The Canadian oil and gas industry will not be able to benefit from future strengthening of commodity prices without pipelines to tidewater and regulatory stability, according to PricewaterhouseCoopers LLP.
In a 24-page report to be released at its annual Energy Visions forum in Calgary May 26, the accounting firm said the Canadian oil and gas industry “unanimously agrees that innovative operational changes are only part of the answer.
“We can’t take full advantage of any future price rise without pipelines to tidewater. And we won’t stop the flight of capital until government policies provide investors with the regulatory stability they’re looking for.”
To build a more resilient oil and gas sector, the industry will continue to control operating and capital costs, staffing, project definition and development, the report says.
But it stressed: “A greater understanding and a renewed spirit of collaboration between industry, government, special-interest groups and the general public is a critical first step towards addressing these challenges and building a sustainable industry.”
PwC believes “political risk” is increasing for the Canadian oil and gas industry.
“A series of recent political initiatives, such as Alberta’s climate strategy, a corporate tax hike and royalty review have raised concerns and contributed to slowing investment,” the report says.
“In January, the Alberta government decided to leave the royalty regime for oilsands projects unchanged, but the fact that the review even occurred has added to an already significant amount of policy uncertainty,” it continues.
“Despite years of being labelled as an industry-friendly operating environment, the rules of the game have changed, fostering an increased political risk for oil and gas development in Alberta. Together with growing volatility, increasing policy risk exacerbates an investment environment already struggling with low oil prices.”
PwC says the result is that more capital is flowing out of Alberta to competing jurisdictions such as the United States, but didn’t give any specifics.
In a press release, Reynold Tetzlaff, a PwC partner and national energy leader, said: “What we need now, more than ever, is stability and certainty when it comes to carbon policies, procedures and price. Without stability, attracting foreign capital to our markets becomes increasingly difficult.”
Tetzlaff added: “A greater collaboration between key stakeholders is a critical first step towards addressing challenges and building a sustainable industry.”
Pipelines resolution ‘no closer’
While Canadian oil and natural gas production is expected to continue to grow, PwC acknowledged producers remain unable to reach new markets. As a result, Alberta’s landlocked oil sells at a discount to West Texas Intermediate (WTI).
“As operators continue to strive for political support, we’re no closer to resolving the contentious pipeline debate,” the report says.
It notes the federal government plans to ban tanker traffic off British Columbia’s northern coast which would leave oil from Enbridge Inc.’s planned Northern Gateway pipeline stranded in Kitimat, its planned terminus.
The report also notes the federal government extended the environmental review process for major energy projects that were already in the regulatory process.

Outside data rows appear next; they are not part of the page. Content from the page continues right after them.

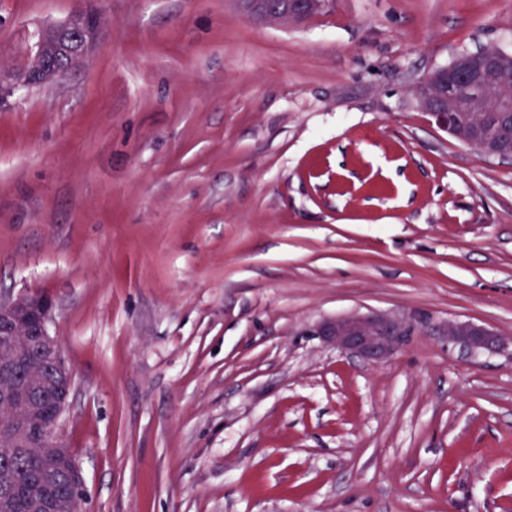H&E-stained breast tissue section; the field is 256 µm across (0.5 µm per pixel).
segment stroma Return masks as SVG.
Returning a JSON list of instances; mask_svg holds the SVG:
<instances>
[{
	"label": "stroma",
	"instance_id": "35a3bbf8",
	"mask_svg": "<svg viewBox=\"0 0 512 512\" xmlns=\"http://www.w3.org/2000/svg\"><path fill=\"white\" fill-rule=\"evenodd\" d=\"M81 8L100 41L0 106V295L52 304L86 512H512V159L413 94L512 53V0H0V75ZM369 312L504 349L312 334ZM252 1L248 15L259 22H281L288 24L298 18L326 9L329 0H279V4H269L270 0ZM472 55L471 52H463L448 66L434 69L419 79L414 86L415 97L426 110L427 115L440 128L457 135L459 118L458 112H455V105L445 92L435 87L433 81L441 73L447 82V76L453 77L458 81L465 80L466 74L462 67V61ZM430 321L392 313L350 314L322 321L314 336L343 353L381 364L405 345L418 324ZM443 336H448V346L473 355L501 351L503 342L490 328L471 321H448L439 325Z\"/></svg>",
	"mask_w": 512,
	"mask_h": 512
}]
</instances>
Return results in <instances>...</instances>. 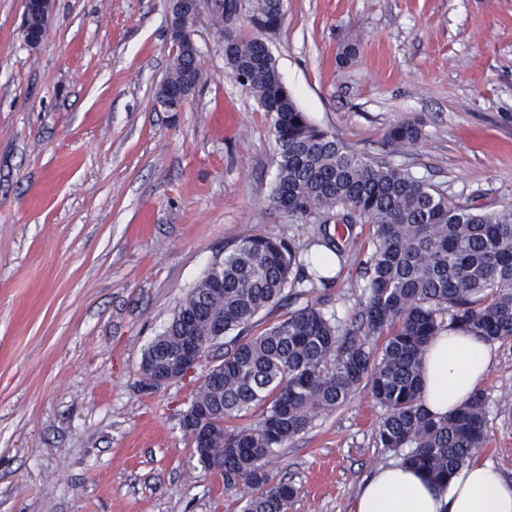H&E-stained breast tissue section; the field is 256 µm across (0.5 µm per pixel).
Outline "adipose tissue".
<instances>
[{
	"label": "adipose tissue",
	"instance_id": "obj_1",
	"mask_svg": "<svg viewBox=\"0 0 512 512\" xmlns=\"http://www.w3.org/2000/svg\"><path fill=\"white\" fill-rule=\"evenodd\" d=\"M493 361L487 341L448 328L422 354V397L427 412L442 418L484 382ZM352 512H512V486L490 463L460 467L448 484L429 481L399 463L378 467L359 489Z\"/></svg>",
	"mask_w": 512,
	"mask_h": 512
}]
</instances>
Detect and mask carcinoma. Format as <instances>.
I'll return each instance as SVG.
<instances>
[{"instance_id":"1","label":"carcinoma","mask_w":512,"mask_h":512,"mask_svg":"<svg viewBox=\"0 0 512 512\" xmlns=\"http://www.w3.org/2000/svg\"><path fill=\"white\" fill-rule=\"evenodd\" d=\"M251 14L253 29L224 40V60L270 117L275 145L273 206L290 216L314 213L327 224L360 217L372 226V251L360 260L365 281L359 309L346 324L308 300L294 246L244 237L187 294L145 350L140 371L148 388L152 360L173 355L183 336L201 353L224 339V358L199 386L181 422L198 462L239 492L242 512H288L295 490L274 481L277 449L304 433L314 417L344 406L362 385L386 410L375 439L407 449L401 462L438 483L472 459L486 438V399L473 394L443 418L420 397V361L428 342L448 326L488 342L512 341V211L465 207L407 170L354 152L311 124L283 82L261 28L282 23L279 0H230ZM41 0H31L28 35L43 27ZM156 96H177L201 80L200 51L187 38ZM422 136L416 118L392 126L388 142L406 146ZM282 317L258 334L268 308Z\"/></svg>"}]
</instances>
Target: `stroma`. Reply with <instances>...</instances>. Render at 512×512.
Returning <instances> with one entry per match:
<instances>
[{
  "mask_svg": "<svg viewBox=\"0 0 512 512\" xmlns=\"http://www.w3.org/2000/svg\"><path fill=\"white\" fill-rule=\"evenodd\" d=\"M23 15L0 0V512H237L181 427L220 348L155 389L143 353L244 237L290 241L305 263L310 242L341 236L316 294L352 317L370 227L274 209L269 118L230 79L209 16L203 81L165 112L167 0H53L34 48ZM269 42L312 123L461 205L512 211V0H286ZM414 117L421 139L388 147ZM482 389L479 456L512 484V342ZM382 415L357 390L281 449L289 512H352L364 478L398 460L376 443Z\"/></svg>",
  "mask_w": 512,
  "mask_h": 512,
  "instance_id": "obj_1",
  "label": "stroma"
}]
</instances>
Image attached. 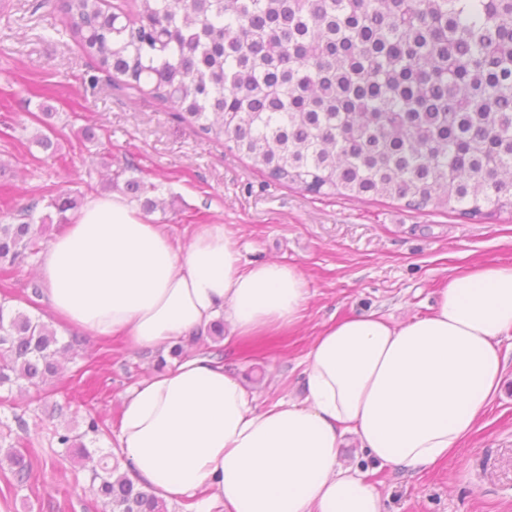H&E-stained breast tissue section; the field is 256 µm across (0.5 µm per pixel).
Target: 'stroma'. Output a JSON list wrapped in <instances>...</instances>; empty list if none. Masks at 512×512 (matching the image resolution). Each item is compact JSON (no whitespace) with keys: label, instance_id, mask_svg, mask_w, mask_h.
Wrapping results in <instances>:
<instances>
[{"label":"stroma","instance_id":"obj_1","mask_svg":"<svg viewBox=\"0 0 512 512\" xmlns=\"http://www.w3.org/2000/svg\"><path fill=\"white\" fill-rule=\"evenodd\" d=\"M93 139L78 136L80 128ZM53 132V157L34 143ZM148 188L151 215L178 241L195 225L221 224L244 262L280 260L304 273L309 301L292 329L261 340L217 346L225 371L254 390L259 404L302 397L305 357L330 319L376 312L396 321L431 312L438 292L462 270L512 264V214L470 220L390 198L316 195L254 169L223 142L200 135L151 95L100 73L80 46L60 0H0V192L14 205L59 190L81 200ZM37 256L0 270V302L53 323L48 302L31 294ZM157 353L123 339L88 338L63 357L54 383L0 386V453L20 450L39 465L22 486L0 464V512H104L87 466L62 458L57 429L79 433L88 416L106 430L95 441L113 450L126 394L153 371ZM22 414L26 429L13 423ZM341 460L360 464L385 512H512V364L501 393L452 457L411 472L365 459L355 443Z\"/></svg>","mask_w":512,"mask_h":512}]
</instances>
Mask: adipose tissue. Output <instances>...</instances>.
<instances>
[{
  "instance_id": "1",
  "label": "adipose tissue",
  "mask_w": 512,
  "mask_h": 512,
  "mask_svg": "<svg viewBox=\"0 0 512 512\" xmlns=\"http://www.w3.org/2000/svg\"><path fill=\"white\" fill-rule=\"evenodd\" d=\"M37 283L55 318L135 348H167L223 319L229 335L297 325L302 271L247 264L220 224L187 243L126 197L90 198L41 253ZM512 334V265L449 279L425 316L375 313L324 326L305 358L304 397L260 406L213 356L140 381L123 404L121 470L166 501L207 488L224 512H384L378 489L339 448L422 471L448 459L498 395Z\"/></svg>"
}]
</instances>
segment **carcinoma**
Here are the masks:
<instances>
[{
  "mask_svg": "<svg viewBox=\"0 0 512 512\" xmlns=\"http://www.w3.org/2000/svg\"><path fill=\"white\" fill-rule=\"evenodd\" d=\"M122 23L102 0H64L98 70L169 105L208 138L309 192L405 201L468 217L512 214V0H135ZM79 200L51 197L57 223ZM0 218V267L38 252L40 200ZM66 343L49 324L0 304V386L52 381ZM104 424L55 432L91 463L109 512H166L118 474L114 454L87 448ZM4 459L18 485L33 470Z\"/></svg>",
  "mask_w": 512,
  "mask_h": 512,
  "instance_id": "carcinoma-1",
  "label": "carcinoma"
}]
</instances>
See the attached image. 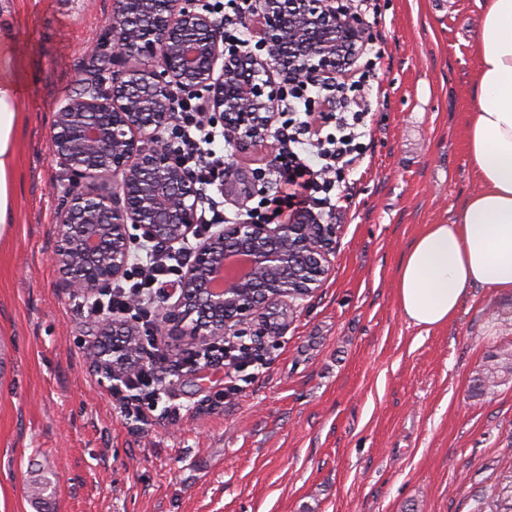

“These developments signal a deteriorating political and social environment towards pipelines that threatens producers’ ability to address their top priority of resolving the market access issue and finding alternative export markets,” the report says.
LNG
No Canadian LNG exports are expected before 2020, but that delay may hold a silver lining, the report suggests.
PwC acknowledges Asian markets are currently oversaturated with LNG. China is well supplied with gas imports through 2020, much of it through pipeline contracts with Asian suppliers.
“Slowing Asian demand coupled with an oversupplied global LNG market means prices will remain depressed for the remainder of the decade and threaten the sanctioning of new LNG projects,” the report said.
But Canadian LNG exports are unlikely to come onstream till after 2020 when markets are expected to improve.
“So the fact that Canadian LNG has been lagging in the global LNG export race may actually work in Canada’s favour,” the report says. “Canadian LNG would avoid the currently oversupplied global market and would instead enter when today’s supply is easing and Asian demand is expected to pick up.”
However, PwC pointed out this scenario depends on the advancement of at least one major LNG project in Canada—at a time when the industry has faced numerous economic and regulatory setbacks.